Inspirer les générations futures
Corinne Tchoula est membre fondateur et responsable communication et plaidoyer de Women in Global Health : Afrique de l’Ouest, membre fondateur et secrétaire générale de la Société Camerounaise de Microbiologie, membre fondateur et Secrétaire générale de Women in Global Health: Chapitre du Cameroun.
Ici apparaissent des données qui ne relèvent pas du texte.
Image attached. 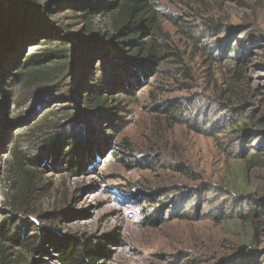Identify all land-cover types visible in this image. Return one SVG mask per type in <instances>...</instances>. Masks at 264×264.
I'll return each instance as SVG.
<instances>
[{
    "label": "rangeland",
    "instance_id": "obj_1",
    "mask_svg": "<svg viewBox=\"0 0 264 264\" xmlns=\"http://www.w3.org/2000/svg\"><path fill=\"white\" fill-rule=\"evenodd\" d=\"M79 1L51 7L71 37L83 33V12L69 5ZM146 1L157 20L143 37L159 60L130 93L106 91L103 110L86 104L87 80L69 58L11 75L0 108L6 264H59L53 248L19 241L40 226L95 243L116 232L99 264H234L245 255L264 264V208H255L264 205V0ZM94 22L110 32L106 17ZM95 37L78 40L101 43ZM58 47L28 42L21 59ZM113 57H98L89 78H114ZM92 129L76 174L46 160L55 137L67 149Z\"/></svg>",
    "mask_w": 264,
    "mask_h": 264
},
{
    "label": "trees",
    "instance_id": "obj_2",
    "mask_svg": "<svg viewBox=\"0 0 264 264\" xmlns=\"http://www.w3.org/2000/svg\"><path fill=\"white\" fill-rule=\"evenodd\" d=\"M54 2L55 5H60L58 0L48 1L44 5L38 4L36 0L0 1V38L6 36L0 42V96L5 98L0 101V108L6 106L5 102L10 94L7 88L8 82L14 71L22 75L32 74L40 70L43 65L58 60L68 58L73 60V65L77 66L74 68V73L79 74V79L87 80L86 85L82 87L88 90L86 104L91 110H103L109 104L106 91L120 88L130 93L128 87L132 85L131 81L139 82L140 73L146 75L148 70H155L153 67L159 60L155 50L156 44L143 37L149 30H154L157 20L156 11L148 1L81 0L69 4L83 12L80 18L85 24L81 34L88 36L95 33V38L101 40V43L95 40L91 44H87V41H79L81 34L71 37L69 33L63 31L64 25L56 26V21L50 18ZM96 16L106 17L110 24V32L101 33L95 30ZM43 40L44 43H56L59 47L41 54H32L29 59H21V52L28 42ZM76 41H78L77 45ZM7 49L9 53H6ZM112 55L114 57L110 65L114 71L116 70L117 75H114V78L96 75L89 78L88 70L97 63L99 60L97 58L103 57L106 60ZM26 65L35 67L27 68ZM5 113L6 110L0 113V122L4 124L7 119ZM90 132H87L85 139L79 142H69L67 149H63L59 137H55L54 141H48L49 153L46 155V160H54V164L76 174L77 169L87 162V152L84 151L91 142L93 129ZM27 182L25 178L23 184L29 187ZM260 207L264 208V205L256 206L257 212L262 209ZM35 230H38L39 234L34 236L23 234L19 241L33 251L40 241L43 246L42 253H48V247L53 248L57 253L59 264H99L101 257L107 256L110 251L108 245L119 241L116 232L104 234L95 243L84 236L79 238L63 236L56 228L40 226ZM0 234L4 236L5 228L1 229ZM250 258L252 257L245 255L234 264H246L248 262L246 260ZM4 259L1 258L0 264H6Z\"/></svg>",
    "mask_w": 264,
    "mask_h": 264
}]
</instances>
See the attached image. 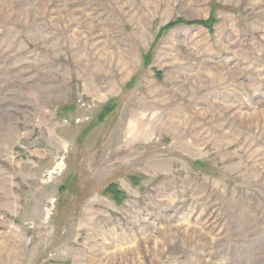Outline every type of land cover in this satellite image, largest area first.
I'll return each mask as SVG.
<instances>
[{
	"label": "rangeland",
	"instance_id": "1",
	"mask_svg": "<svg viewBox=\"0 0 264 264\" xmlns=\"http://www.w3.org/2000/svg\"><path fill=\"white\" fill-rule=\"evenodd\" d=\"M0 264H264V0H0Z\"/></svg>",
	"mask_w": 264,
	"mask_h": 264
},
{
	"label": "trees",
	"instance_id": "2",
	"mask_svg": "<svg viewBox=\"0 0 264 264\" xmlns=\"http://www.w3.org/2000/svg\"><path fill=\"white\" fill-rule=\"evenodd\" d=\"M168 27H170V25Z\"/></svg>",
	"mask_w": 264,
	"mask_h": 264
}]
</instances>
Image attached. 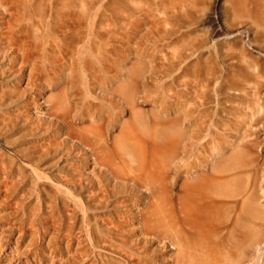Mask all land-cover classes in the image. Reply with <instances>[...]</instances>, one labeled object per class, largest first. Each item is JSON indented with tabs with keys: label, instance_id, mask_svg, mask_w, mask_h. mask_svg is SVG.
Wrapping results in <instances>:
<instances>
[{
	"label": "bare ground",
	"instance_id": "obj_1",
	"mask_svg": "<svg viewBox=\"0 0 264 264\" xmlns=\"http://www.w3.org/2000/svg\"><path fill=\"white\" fill-rule=\"evenodd\" d=\"M77 1L63 3L70 8ZM228 4L227 1L222 4V0H113L114 17L126 16L128 34L139 36L136 39L140 43L143 41V48L138 43L140 49L132 53L136 61L127 80L117 86L118 92L140 130L153 136L154 147L149 153L137 143H130L128 136L119 138V142L118 137L109 138L102 128H91V124L81 129L85 134L79 139L89 151L87 159L110 173L118 184L130 187L131 197L140 191L147 193L143 199L138 197L143 202H137L136 213L130 208L131 212L123 214L125 220L118 229L121 232H117L130 236L127 222L131 221L144 238L143 243L113 242L115 236L104 222L103 228L89 229L93 241L74 248L78 253H71L73 239L64 238L65 232L55 230L63 236L50 237L45 222L60 218L56 208L47 206L52 196L39 189L45 199H42L47 208L44 210L30 201L32 192L40 188L38 181H31L32 187L23 183L26 169L23 163L31 169L38 166L36 159L41 160L47 152L50 139L41 150L36 148L39 155L18 146L9 149L6 144L12 137L10 126L14 120L0 119V138H4L3 146L10 150L7 154L0 148V228L7 231L6 239L0 241V264H23L29 259L39 262L45 254L50 255L52 264H60L57 259L62 264H264V163L258 144H232L224 135L221 146L218 142L221 135L217 132L225 127L226 121L219 117L213 124L211 96L195 81L180 85L183 79H194L205 61L208 64L215 58L223 59L225 52L237 56L249 67L258 68V79L264 77V67L258 66V58L245 50L237 34L246 26L258 33L257 0H234L229 8ZM220 6L231 28H225L231 30L227 34L231 40L225 44L211 41L209 28L205 31L200 27L209 18L200 17L201 10L208 7L209 12L215 13ZM36 11L37 0H23L5 28L0 29V38L19 44L24 37L32 48ZM20 21L25 24H19ZM236 27L239 29L234 30ZM170 49L174 52L170 53ZM2 92L10 95L7 90ZM252 97L247 107L254 118L264 106L258 90ZM148 115L151 124L144 122ZM126 128L132 137L134 129L128 121L123 132ZM211 128L217 131L212 132ZM71 129L75 130L73 125ZM12 198H18L14 205L10 202ZM131 229L133 232V226ZM14 240V253L3 258L1 253ZM64 248L66 254H62ZM118 248L125 256L114 257Z\"/></svg>",
	"mask_w": 264,
	"mask_h": 264
},
{
	"label": "rangeland",
	"instance_id": "obj_2",
	"mask_svg": "<svg viewBox=\"0 0 264 264\" xmlns=\"http://www.w3.org/2000/svg\"><path fill=\"white\" fill-rule=\"evenodd\" d=\"M225 1L231 4L234 0H222V4ZM63 2L64 0H37L32 48L24 37L19 44L12 39L8 43L9 38H0V119L14 120L10 126L13 130L12 137L10 140L8 138L6 146L9 149L18 146L37 154L36 148L41 150L47 139H50L51 145L43 153L41 160L32 156L38 166L31 169L30 165L23 163L26 167L23 183L32 187L31 181H38L40 188L32 192L30 201H35L44 210L47 209L43 203L45 199L38 193L39 189L52 196L47 206L56 208L60 218L54 222L47 220L45 229L50 237L57 235L56 239H59L63 235L56 231L61 230L65 232L64 238L73 239L71 253H75L85 242L91 243L94 236L89 229L95 228L96 231L98 227L103 228V222L113 232V242L120 244L124 240H134L135 243H143L144 238L131 221L127 222V230H131L130 236L125 233L121 236L117 232H121L118 229L124 219L123 214L131 212L130 208L136 213L139 206L137 202H143L138 197L143 199L147 193L140 191L136 193V197H131L130 187L118 184L110 173L87 159L89 151L79 139L85 134L81 129L91 124V128H102L109 138L113 135L118 139L128 136L130 143H137L144 151L150 153L153 149V136L148 134L149 131L140 130L123 104L117 88L122 81L124 83L127 80L132 63L136 61L132 53L136 48L140 49L139 46L143 48V41L140 43V39H136L139 36L128 34L126 16L114 17L111 12L114 11L113 0H79L70 8H66ZM257 3L258 33L246 26L240 28L237 34L245 50L258 58V66L263 68L264 0H257ZM22 4L23 0H0V29L5 28V23ZM205 9L201 10L200 17L207 15L209 18L200 27L205 31L209 28L211 41L213 39L218 44H225L227 40H231L227 35L231 28L226 23L223 6L218 7L215 13L209 12L208 7ZM19 24L24 25L25 22L20 21ZM237 29L239 28L234 30ZM174 50L169 51L171 53ZM170 53L168 52L169 55ZM257 74L258 68L249 67L237 56L225 52L223 59L215 58L208 64L205 61L194 79H183L180 85L195 81L211 96L213 124L216 125L219 117L226 121L225 127L221 128L220 125L221 129L217 132L221 135L218 141L221 146L224 145L221 142L224 135L229 137L228 141L232 144L257 143L261 163H264V107L254 118L247 107L248 102L254 98L252 94L255 90L261 95L260 102L264 106V77L258 79ZM3 89L10 95H4ZM5 114L8 115L6 118ZM58 116L63 117L64 122ZM150 119L149 115L145 116L144 122L147 120L151 124ZM94 121L99 122L92 124ZM127 121L136 131L132 130V137L128 128L123 132ZM71 125L75 130L71 129ZM214 128H211L212 132L217 131ZM3 139L0 138V148L8 154L10 150L3 146ZM148 157L151 161L152 158ZM262 173L264 174V166ZM127 195L133 199H128ZM17 199H10L12 205ZM29 212H33L32 209L29 208ZM6 233L5 229L0 228V241L6 239ZM14 242L15 240L11 241L10 247L1 253L3 258L9 256L10 252L14 253ZM120 249L115 251L117 253L114 257L125 256ZM100 250L105 254L111 253L103 248ZM62 254H66L65 248ZM17 257L15 254V259ZM49 258L50 255L45 254L39 261L41 263L29 259L28 262L24 260L23 264H52ZM60 260L57 259V262L62 264Z\"/></svg>",
	"mask_w": 264,
	"mask_h": 264
}]
</instances>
Elle est en train de créer le chapitre Niger de l’Organization for Women in Science for the Developing World (OWSD) avec le Dr Mariama Issoufou d’Epicentre, mais aussi le chapitre du Niger de Women in Global Health. Depuis septembre 2020, elle a en effet rejoint le Centre de Recherche d’Epicentre situé à Maradi au Niger où elle est responsable du laboratoire. Ce n’était pas sa première collaboration avec l’institut d’épidémiologie et de recherche de MSF puisqu’elle travaillait au Cameroun avec le Pr Yap Boum, le représentant pour l’Afrique d’Epicentre, sur la riposte contre le Covid19 et l’évaluation des tests rapides pour le diagnostic. Désormais, elle coordonne les activités de biologie médicales pour les différentes études en cours au centre de Maradi, sur le paludisme notamment avec l’étude DeTACT, coordonnée par MORU qui vise à découvrir de nouvelles approches thérapeutiques pour lutter contre les formes résistantes, ou encore la malnutrition avec le lancement prochain d’une vaste étude qui évaluera un nouvel aliment thérapeutique prêt à l’emploi chez les jeunes enfants atteints de malnutrition aiguë sévère. « Dans ce poste je suis comme un poisson dans l’eau car il concilie ma passion pour la recherche et la participation aux réflexions sur les projets en cours et ceux à venir, s’enthousiasme la biochimiste. Je me sens bien dans cette fonction car j’ai vraiment l’impression que je vais pouvoir apporter des réponses aux populations. ». Tout juste devenue docteure le 7 février dernier, elle pense déjà à demain et envisage de reprendre l’enseignement pour continuer à transmettre, mais aussi pour s’obliger à rester à jour scientifiquement, comme si elle voulait coller parfaitement à l’expression camerounaise dont on qualifie les femmes qui veulent beaucoup étudier « tu fais le crayon ».